Task objective: Please report every line in the items below that contains the string "position", copying each such line in full. Case counts.

Records:
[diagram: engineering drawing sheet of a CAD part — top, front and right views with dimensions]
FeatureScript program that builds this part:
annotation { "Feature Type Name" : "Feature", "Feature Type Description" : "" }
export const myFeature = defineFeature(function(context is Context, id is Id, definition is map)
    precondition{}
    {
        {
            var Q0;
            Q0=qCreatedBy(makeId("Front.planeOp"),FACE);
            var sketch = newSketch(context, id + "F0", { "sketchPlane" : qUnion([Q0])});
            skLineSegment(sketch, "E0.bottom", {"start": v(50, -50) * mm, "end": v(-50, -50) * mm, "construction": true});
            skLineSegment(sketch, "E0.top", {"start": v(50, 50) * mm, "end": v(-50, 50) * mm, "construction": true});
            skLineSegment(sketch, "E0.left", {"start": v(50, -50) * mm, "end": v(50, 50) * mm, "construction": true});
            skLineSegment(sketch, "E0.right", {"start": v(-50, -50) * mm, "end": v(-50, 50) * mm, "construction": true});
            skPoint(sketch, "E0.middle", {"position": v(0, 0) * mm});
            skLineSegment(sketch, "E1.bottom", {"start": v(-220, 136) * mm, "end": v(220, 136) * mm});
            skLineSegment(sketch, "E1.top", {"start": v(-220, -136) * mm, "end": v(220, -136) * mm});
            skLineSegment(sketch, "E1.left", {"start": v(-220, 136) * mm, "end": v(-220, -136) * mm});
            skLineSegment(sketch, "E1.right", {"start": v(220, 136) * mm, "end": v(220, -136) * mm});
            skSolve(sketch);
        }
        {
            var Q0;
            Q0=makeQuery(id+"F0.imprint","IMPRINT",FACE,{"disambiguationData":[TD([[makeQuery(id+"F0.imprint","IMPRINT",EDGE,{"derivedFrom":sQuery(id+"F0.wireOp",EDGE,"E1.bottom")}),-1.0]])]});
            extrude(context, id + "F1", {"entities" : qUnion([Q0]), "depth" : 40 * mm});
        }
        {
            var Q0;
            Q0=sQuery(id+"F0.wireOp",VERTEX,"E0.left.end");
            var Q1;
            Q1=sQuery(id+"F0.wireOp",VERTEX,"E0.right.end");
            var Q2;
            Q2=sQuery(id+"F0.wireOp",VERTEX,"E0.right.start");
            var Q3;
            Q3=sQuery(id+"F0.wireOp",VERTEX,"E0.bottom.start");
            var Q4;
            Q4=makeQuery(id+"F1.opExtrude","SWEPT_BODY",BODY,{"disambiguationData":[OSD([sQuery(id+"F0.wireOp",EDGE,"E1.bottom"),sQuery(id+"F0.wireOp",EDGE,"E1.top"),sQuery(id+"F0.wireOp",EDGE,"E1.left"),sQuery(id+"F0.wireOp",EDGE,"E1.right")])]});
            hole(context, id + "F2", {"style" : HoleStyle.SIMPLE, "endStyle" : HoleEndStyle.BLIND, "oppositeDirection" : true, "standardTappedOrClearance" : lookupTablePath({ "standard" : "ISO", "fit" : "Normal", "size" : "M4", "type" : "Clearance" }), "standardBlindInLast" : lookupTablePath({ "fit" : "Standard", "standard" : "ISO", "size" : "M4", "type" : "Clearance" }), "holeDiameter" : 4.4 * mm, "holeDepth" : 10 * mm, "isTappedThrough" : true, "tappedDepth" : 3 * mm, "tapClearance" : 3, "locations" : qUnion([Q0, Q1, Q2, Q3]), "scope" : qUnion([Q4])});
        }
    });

--

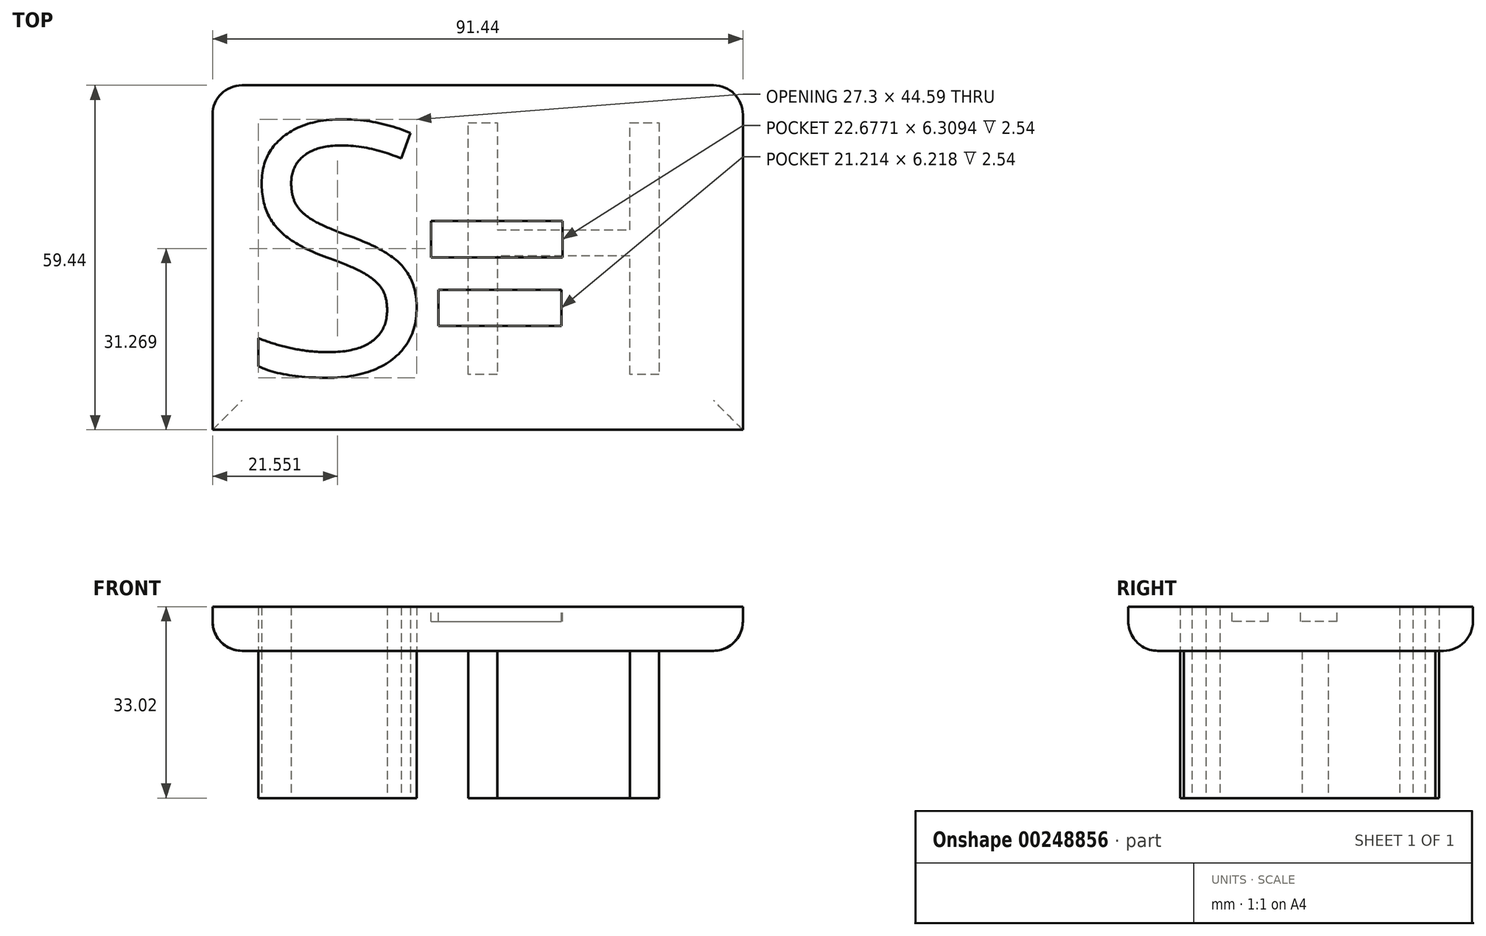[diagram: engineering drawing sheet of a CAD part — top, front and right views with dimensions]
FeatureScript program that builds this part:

==

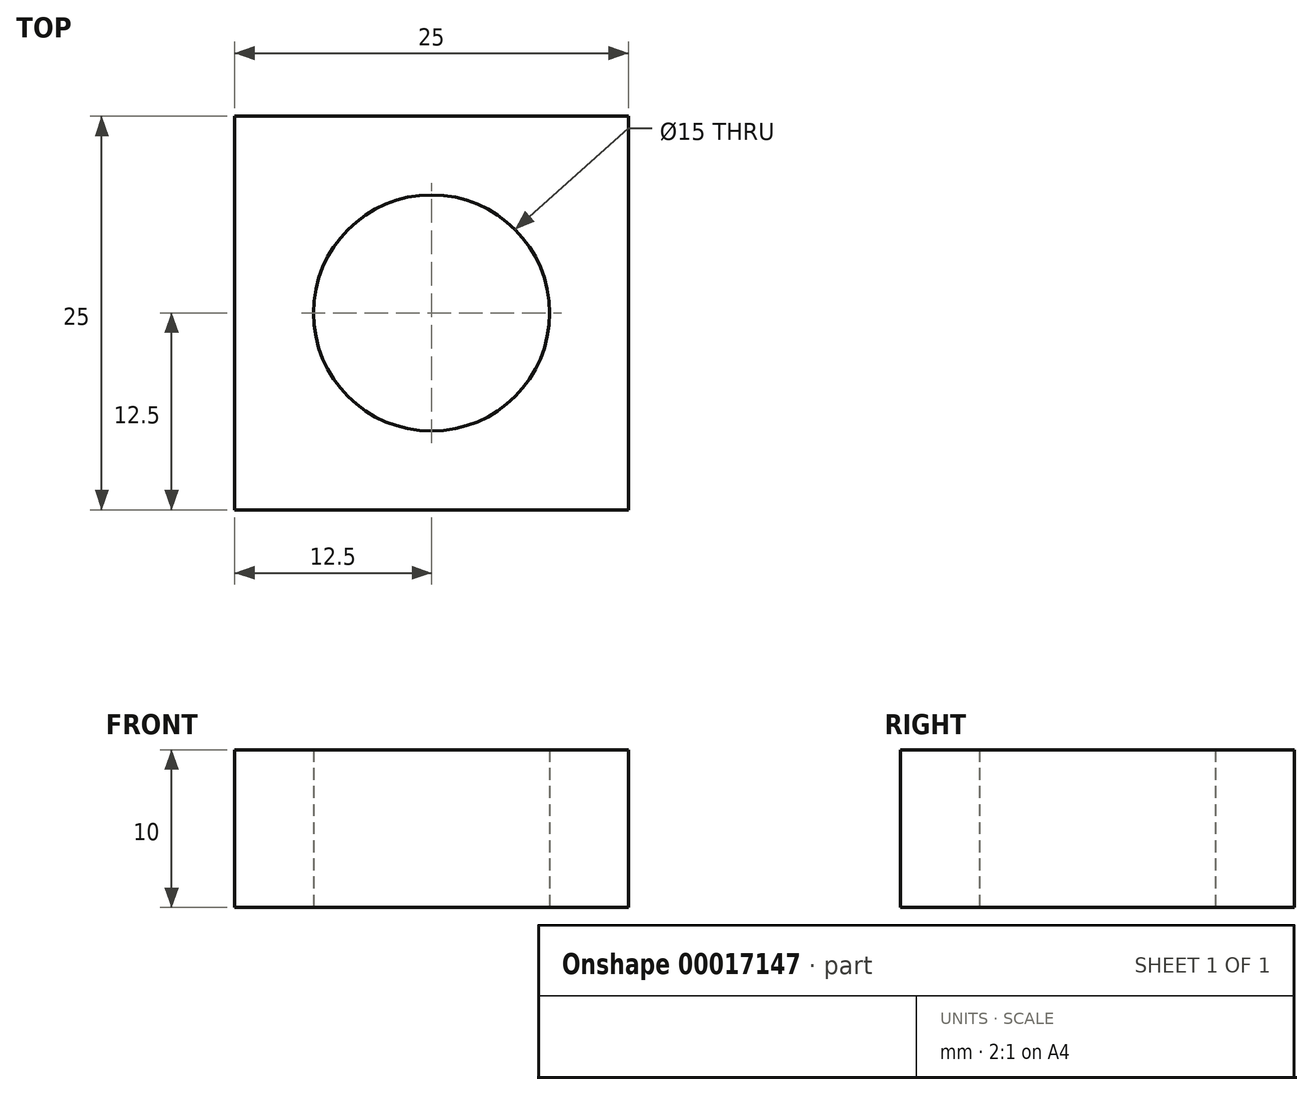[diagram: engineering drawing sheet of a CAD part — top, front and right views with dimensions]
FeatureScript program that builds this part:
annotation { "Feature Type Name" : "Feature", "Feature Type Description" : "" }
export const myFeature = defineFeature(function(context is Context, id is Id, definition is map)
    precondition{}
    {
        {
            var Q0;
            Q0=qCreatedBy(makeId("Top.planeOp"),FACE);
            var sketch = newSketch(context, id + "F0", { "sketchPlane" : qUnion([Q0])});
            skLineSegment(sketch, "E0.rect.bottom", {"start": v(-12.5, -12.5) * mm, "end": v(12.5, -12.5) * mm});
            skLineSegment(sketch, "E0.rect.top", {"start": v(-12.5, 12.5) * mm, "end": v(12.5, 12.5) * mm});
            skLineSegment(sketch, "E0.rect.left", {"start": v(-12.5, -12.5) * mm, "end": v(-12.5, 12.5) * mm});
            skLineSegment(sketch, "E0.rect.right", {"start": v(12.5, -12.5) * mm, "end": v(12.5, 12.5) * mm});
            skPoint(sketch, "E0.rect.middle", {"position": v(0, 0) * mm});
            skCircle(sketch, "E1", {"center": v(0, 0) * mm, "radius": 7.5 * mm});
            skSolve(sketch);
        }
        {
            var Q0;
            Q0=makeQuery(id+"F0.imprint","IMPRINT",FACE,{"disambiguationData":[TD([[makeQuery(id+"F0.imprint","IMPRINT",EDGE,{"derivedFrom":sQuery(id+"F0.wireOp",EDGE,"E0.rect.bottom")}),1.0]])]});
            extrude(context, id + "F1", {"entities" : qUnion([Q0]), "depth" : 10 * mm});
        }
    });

Output for this task:
            skPoint(sketch, "E0.middle", {"position": v(0, 0) * mm});
            skPoint(sketch, "E0.rect.middle", {"position": v(0, 0) * mm});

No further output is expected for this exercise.